# Solved – Model fitting when errors take a Cauchy distribution

cauchy distributionmodeling

It's my understanding that the sum of squared errors (SSE) serves as a maximum likelihood estimator when a model's errors are normally distributed. (That is, if you find model parameters that minimize the SSE, they also maximize the likelihood.) However, the error distribution of my model looks much more like a Cauchy distribution. Would minimizing the SSE still result in the maximum likelihood parameter set for my model? If not, what statistic should I look at?

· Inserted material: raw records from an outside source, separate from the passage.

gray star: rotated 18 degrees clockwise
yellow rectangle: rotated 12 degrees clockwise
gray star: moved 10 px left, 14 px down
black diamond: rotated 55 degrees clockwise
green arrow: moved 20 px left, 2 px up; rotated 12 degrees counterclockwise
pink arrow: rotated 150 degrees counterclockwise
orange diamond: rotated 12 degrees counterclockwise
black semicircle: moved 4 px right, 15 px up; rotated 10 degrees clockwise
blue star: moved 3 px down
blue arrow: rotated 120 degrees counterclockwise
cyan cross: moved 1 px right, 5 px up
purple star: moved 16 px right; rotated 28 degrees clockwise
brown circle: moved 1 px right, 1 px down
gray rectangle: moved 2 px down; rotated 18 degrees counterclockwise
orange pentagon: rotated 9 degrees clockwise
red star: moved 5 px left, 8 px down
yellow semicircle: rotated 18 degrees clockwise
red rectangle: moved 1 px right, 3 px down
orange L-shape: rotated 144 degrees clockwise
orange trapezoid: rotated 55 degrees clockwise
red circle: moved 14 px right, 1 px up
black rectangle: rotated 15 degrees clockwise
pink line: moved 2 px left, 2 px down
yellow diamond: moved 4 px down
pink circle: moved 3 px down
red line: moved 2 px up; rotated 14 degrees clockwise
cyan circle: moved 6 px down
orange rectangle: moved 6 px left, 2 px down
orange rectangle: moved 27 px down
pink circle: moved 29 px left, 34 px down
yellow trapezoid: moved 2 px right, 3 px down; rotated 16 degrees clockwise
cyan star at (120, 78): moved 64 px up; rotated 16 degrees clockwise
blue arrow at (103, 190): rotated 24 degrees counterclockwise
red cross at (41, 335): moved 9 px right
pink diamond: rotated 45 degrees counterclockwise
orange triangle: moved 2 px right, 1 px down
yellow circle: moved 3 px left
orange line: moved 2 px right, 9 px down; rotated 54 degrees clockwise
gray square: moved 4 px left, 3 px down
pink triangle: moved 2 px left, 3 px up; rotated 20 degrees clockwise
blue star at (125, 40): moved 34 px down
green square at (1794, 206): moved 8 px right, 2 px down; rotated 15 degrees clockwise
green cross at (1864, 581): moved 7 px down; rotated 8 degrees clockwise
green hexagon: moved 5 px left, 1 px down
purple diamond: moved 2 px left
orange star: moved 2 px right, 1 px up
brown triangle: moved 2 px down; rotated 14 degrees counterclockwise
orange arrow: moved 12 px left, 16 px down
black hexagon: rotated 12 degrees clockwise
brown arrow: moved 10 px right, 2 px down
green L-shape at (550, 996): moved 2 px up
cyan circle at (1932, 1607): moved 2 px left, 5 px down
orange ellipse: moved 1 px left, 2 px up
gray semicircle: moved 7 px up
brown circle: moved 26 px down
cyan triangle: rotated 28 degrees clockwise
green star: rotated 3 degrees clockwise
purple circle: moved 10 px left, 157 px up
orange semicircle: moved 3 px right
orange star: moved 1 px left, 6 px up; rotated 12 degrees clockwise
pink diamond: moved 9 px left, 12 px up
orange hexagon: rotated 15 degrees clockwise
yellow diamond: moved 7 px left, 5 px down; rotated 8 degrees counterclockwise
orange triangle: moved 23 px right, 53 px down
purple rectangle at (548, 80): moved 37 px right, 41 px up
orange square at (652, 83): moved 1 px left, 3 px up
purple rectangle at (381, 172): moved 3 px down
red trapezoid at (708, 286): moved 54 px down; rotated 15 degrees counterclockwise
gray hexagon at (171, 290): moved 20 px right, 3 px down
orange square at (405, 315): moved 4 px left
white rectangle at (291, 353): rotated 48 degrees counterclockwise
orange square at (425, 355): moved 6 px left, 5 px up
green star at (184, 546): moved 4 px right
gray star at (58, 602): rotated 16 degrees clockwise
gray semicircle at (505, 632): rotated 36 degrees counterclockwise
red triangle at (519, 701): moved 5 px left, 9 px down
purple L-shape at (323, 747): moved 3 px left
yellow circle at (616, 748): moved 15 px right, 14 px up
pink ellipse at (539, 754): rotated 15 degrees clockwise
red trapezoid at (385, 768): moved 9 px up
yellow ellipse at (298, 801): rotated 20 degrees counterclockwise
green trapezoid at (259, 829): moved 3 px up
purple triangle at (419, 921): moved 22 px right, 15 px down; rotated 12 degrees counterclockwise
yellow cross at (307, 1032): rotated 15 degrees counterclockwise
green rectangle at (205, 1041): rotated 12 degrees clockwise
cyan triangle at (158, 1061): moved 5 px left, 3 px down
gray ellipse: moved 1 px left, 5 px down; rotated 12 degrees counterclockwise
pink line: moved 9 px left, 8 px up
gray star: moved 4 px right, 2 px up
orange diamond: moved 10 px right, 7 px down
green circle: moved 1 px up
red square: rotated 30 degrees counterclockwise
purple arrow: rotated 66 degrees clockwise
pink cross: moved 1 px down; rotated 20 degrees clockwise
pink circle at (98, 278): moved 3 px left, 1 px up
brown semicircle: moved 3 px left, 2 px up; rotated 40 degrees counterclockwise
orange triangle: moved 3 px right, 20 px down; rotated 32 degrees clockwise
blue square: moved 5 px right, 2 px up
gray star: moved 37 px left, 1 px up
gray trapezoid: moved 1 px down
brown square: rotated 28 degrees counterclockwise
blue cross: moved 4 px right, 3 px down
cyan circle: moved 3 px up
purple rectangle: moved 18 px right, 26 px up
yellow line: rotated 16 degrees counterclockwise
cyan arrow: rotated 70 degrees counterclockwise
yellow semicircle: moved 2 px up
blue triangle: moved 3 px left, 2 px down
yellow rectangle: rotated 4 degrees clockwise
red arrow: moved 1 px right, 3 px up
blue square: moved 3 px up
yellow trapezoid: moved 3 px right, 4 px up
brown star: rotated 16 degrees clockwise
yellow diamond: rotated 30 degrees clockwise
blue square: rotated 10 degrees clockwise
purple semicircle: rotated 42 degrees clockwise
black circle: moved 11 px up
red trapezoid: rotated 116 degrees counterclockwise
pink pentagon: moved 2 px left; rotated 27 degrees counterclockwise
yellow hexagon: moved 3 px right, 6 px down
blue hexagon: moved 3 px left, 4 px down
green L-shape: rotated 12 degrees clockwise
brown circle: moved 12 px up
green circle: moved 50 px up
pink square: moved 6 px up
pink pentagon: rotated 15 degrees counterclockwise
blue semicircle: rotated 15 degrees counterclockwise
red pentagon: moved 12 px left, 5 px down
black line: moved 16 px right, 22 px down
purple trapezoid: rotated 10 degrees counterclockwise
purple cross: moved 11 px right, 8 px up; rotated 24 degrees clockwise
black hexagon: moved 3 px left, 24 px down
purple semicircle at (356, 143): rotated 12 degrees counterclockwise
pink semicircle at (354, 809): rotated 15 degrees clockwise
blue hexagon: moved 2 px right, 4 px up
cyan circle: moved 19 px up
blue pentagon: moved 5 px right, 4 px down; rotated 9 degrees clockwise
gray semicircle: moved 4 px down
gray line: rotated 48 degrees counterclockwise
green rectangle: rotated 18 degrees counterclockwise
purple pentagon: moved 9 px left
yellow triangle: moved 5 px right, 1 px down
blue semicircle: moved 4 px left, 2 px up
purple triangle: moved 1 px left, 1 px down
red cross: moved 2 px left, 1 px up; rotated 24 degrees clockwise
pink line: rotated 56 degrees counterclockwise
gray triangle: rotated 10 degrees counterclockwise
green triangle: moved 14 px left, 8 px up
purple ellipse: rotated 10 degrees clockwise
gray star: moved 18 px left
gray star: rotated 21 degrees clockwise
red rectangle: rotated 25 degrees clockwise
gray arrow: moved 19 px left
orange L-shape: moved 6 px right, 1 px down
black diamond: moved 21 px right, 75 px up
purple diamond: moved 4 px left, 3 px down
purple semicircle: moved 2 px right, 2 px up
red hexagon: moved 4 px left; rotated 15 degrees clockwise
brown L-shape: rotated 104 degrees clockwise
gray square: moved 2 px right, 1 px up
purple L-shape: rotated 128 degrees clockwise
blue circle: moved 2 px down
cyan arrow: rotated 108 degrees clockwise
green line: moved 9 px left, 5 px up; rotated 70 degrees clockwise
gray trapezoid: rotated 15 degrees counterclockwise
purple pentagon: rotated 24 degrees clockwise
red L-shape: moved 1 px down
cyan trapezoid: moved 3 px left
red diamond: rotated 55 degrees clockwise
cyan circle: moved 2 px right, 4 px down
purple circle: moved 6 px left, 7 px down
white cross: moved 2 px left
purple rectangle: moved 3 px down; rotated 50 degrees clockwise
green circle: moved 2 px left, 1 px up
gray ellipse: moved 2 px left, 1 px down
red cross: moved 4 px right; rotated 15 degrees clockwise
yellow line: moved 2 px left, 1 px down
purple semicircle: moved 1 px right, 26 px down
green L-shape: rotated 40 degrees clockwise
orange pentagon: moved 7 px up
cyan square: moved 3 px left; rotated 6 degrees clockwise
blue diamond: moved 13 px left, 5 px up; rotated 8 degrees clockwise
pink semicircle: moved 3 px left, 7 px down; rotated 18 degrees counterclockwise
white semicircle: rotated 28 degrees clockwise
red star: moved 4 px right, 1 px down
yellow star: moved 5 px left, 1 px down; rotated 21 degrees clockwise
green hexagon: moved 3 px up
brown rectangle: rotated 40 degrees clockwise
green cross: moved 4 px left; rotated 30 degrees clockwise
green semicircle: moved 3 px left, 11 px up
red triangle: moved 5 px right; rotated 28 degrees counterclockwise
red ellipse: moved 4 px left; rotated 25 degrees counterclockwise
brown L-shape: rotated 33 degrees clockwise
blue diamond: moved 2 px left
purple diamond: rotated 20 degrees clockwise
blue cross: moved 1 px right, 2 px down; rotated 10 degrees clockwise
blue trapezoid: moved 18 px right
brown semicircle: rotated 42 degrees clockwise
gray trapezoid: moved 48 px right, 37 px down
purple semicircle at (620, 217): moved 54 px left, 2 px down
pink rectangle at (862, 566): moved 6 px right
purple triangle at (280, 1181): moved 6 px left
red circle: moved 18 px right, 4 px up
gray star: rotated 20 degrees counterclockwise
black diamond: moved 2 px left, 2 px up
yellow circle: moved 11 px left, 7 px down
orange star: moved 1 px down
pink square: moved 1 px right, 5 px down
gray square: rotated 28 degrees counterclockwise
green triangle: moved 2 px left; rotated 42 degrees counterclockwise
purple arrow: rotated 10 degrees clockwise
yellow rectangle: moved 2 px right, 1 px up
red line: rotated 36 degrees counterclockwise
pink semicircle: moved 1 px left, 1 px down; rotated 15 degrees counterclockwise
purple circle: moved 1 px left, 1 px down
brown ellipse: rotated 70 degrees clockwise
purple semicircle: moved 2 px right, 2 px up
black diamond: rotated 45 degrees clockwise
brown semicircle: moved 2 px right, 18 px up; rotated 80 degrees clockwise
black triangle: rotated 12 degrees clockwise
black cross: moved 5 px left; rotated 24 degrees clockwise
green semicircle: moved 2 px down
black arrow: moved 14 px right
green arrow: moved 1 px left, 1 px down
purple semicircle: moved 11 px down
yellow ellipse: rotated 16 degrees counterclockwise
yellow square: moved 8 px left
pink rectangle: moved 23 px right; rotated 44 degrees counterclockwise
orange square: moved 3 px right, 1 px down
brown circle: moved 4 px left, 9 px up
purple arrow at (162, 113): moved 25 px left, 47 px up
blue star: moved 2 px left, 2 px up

Forgive me if this doesn't make any sense, or I'm missing something simple. Please feel free to link to sources that might help me understand the basics a bit better. Thanks!

If you really wanted maximum likelihood estimates for regression parameters with Cauchy errors, just look at that likelihood: $$L(\beta,\sigma)=\prod_{i=1}^n {\frac{1}{\pi\sigma\left(1+\left(\frac{y_i-\beta^\mathrm{T}x_i}{\sigma}\right)^2\right)}}$$
($y_i$ is the $i$th observation, $x_i$ the vector of predictors, $\sigma$ the scale parameter, & $\beta$ the vector of coefficients.) There's no sufficient statistic of lower dimensionality than the entire dataset, so it's not so easy to maximize, though there's probably a better method than brute force. But without some theoretical motivation for assuming Cauchy errors, you can just say they have some fat-tailed distribution. In this situation some form or other of robust regression would be worth considering.